Sorry English is not my primary language, please bear with me :p

Recently I've come up with an idea that I've never seen anyone has used it before.

That is, to use generators as a linear flow control.

Such as you have a liner program, but sometimes you need to pause it somewhere and resume it later when some condition is met or waiting for an user input.

You don't want to make that program separate functions since it's messy and can fall into the callback hell easily. Also, that not looks linear at all!

So I came up with this monstrosity:

const next = (_=((function*() {
  // ...
})())).next.bind(_);

Essentially it's just this, but in one line:

const generator = function*() {
  // ...
}
const iterator = generator();
const next = iterator.next.bind(iterator);

What does this thing do? Let's have an example.
Such as this interactive dialog. The first time when you run next(), it will print the first dialogue, and stops at yield.

Then you call the next() function again. It starts where it was before, and print out the next dialogue. how cool is that?

const sarahStyle = 'color: orangered; margin-right: 1em;'
const yourStyle = 'color: lime; margin-right: 1em;'

const next = (_=((function*() {
  console.log('%cSarah:', sarahStyle, 'Hello, my name is Sarah. What is your name?');
  yield;

  console.log('%cYou:', yourStyle, 'Hi, my name is James. Nice to meet you.');
  yield;

  console.log('%cSarah:', sarahStyle, 'Wanna go out for a walk?');
  console.log('%cSarah:', sarahStyle, 'Since it\'s such a nice weather outside.');
  yield;

  console.log('%cYou:', yourStyle, 'Sure, why not?');
})())).next.bind(_);

next();
next();
next();

But you might ask, why not just use await like this?

console.log('%cSarah:', sarahStyle, 'Hello, my name is Sarah. What is your name?');
await somethingIsDone();
console.log('%cYou:', yourStyle, 'Hi, my name is James.
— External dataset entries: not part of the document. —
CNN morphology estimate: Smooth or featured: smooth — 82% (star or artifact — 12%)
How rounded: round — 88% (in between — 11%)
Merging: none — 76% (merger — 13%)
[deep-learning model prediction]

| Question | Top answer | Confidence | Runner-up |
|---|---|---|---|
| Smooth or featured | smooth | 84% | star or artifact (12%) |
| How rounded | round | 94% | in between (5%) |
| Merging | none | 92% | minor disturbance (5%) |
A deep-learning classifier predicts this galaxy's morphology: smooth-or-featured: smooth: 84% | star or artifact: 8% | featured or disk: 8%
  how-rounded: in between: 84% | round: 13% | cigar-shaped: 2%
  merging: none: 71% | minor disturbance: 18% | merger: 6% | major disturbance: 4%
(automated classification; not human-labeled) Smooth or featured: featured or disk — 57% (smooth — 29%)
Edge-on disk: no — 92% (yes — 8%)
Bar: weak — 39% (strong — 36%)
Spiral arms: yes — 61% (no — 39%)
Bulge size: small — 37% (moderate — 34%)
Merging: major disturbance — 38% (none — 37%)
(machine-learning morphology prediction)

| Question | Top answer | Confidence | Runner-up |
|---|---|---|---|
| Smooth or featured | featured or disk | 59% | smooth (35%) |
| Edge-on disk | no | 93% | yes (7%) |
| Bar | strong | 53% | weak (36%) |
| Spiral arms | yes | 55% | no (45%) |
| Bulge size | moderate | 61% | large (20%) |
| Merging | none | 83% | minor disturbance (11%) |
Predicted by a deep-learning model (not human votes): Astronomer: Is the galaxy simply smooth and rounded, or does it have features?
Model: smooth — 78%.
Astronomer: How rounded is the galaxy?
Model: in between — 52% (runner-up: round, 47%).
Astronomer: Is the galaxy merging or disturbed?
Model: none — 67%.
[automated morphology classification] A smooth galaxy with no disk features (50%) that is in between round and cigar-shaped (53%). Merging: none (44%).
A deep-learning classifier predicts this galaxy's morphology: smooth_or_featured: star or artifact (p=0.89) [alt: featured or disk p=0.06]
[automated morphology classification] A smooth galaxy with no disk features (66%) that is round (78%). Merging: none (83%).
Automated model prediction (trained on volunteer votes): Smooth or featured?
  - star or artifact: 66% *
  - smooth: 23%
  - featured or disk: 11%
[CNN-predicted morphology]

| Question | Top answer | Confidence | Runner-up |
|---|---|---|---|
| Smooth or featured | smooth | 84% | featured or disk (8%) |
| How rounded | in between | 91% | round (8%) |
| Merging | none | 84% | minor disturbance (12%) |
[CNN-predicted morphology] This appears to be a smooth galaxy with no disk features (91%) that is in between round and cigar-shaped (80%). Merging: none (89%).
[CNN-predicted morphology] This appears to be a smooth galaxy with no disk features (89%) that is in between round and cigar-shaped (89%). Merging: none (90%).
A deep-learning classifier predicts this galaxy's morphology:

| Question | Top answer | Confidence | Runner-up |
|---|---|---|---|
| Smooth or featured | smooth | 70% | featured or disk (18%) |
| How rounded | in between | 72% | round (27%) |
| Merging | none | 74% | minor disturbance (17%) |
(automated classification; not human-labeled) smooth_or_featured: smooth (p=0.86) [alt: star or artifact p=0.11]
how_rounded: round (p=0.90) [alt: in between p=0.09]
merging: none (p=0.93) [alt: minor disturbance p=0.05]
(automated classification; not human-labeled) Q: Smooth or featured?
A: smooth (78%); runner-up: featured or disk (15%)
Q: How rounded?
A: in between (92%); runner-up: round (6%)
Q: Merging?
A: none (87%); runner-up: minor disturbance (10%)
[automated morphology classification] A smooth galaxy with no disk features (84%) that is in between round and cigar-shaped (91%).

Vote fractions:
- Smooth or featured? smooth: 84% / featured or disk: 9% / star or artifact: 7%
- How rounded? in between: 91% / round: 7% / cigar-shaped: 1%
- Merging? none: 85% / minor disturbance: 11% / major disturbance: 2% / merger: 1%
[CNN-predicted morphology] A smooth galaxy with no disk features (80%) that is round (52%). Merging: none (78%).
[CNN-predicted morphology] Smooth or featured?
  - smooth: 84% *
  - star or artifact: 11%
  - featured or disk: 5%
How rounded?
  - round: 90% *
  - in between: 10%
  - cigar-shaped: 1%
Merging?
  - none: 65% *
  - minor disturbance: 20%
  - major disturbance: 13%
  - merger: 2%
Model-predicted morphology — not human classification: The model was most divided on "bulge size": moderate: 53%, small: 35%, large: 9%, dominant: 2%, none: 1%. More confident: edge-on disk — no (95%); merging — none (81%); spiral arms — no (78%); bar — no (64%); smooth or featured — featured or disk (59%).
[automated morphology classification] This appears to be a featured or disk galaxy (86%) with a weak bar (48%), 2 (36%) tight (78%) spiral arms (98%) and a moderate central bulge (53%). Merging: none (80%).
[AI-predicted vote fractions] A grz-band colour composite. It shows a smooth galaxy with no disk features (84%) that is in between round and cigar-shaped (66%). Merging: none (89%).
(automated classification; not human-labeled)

Nice to meet you.');
await somethingIsDone();
console.log('%cSarah:', sarahStyle, 'Wanna go out for a walk?');
console.log('%cSarah:', sarahStyle, 'Since it\'s such a nice weather outside.');

That's a very good question.

I think the generator solution has 2 major advantages:

  1. the next() function returns a state object, which looks like this: {value: undefined, done: false}. So you can easily determine whether this flow is done or not. But for async functions, you have to get the instance of the promise first.

  2. It resumes itself by just calling the next() function again. If you're using a promise instead, you have to find a way to resolve the promise to make the flow continue, which is less straightforward.